Exercise brief ▸ Return each line of the listing below, unchanged, and omit the images.

Supplied information ▸

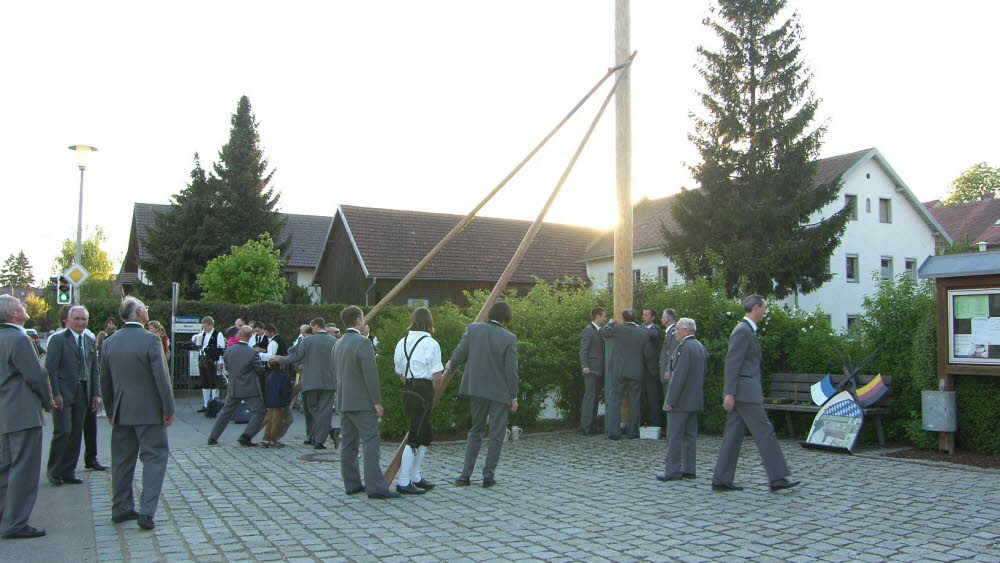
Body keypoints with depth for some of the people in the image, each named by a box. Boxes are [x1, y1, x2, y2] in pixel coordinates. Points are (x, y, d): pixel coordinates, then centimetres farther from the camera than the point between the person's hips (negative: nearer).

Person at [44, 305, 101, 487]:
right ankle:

Answer space ▸
Body keypoints with depth for some of the people in the image, each named by a box. Boxes are [x1, y1, x2, y2] in pixel coordinates. Points are (x, y, d): pixel coordinates, then centimetres farther from the camera than the point between the person's hips (negative: nearer).

Person at [44, 305, 101, 487]:
right ankle:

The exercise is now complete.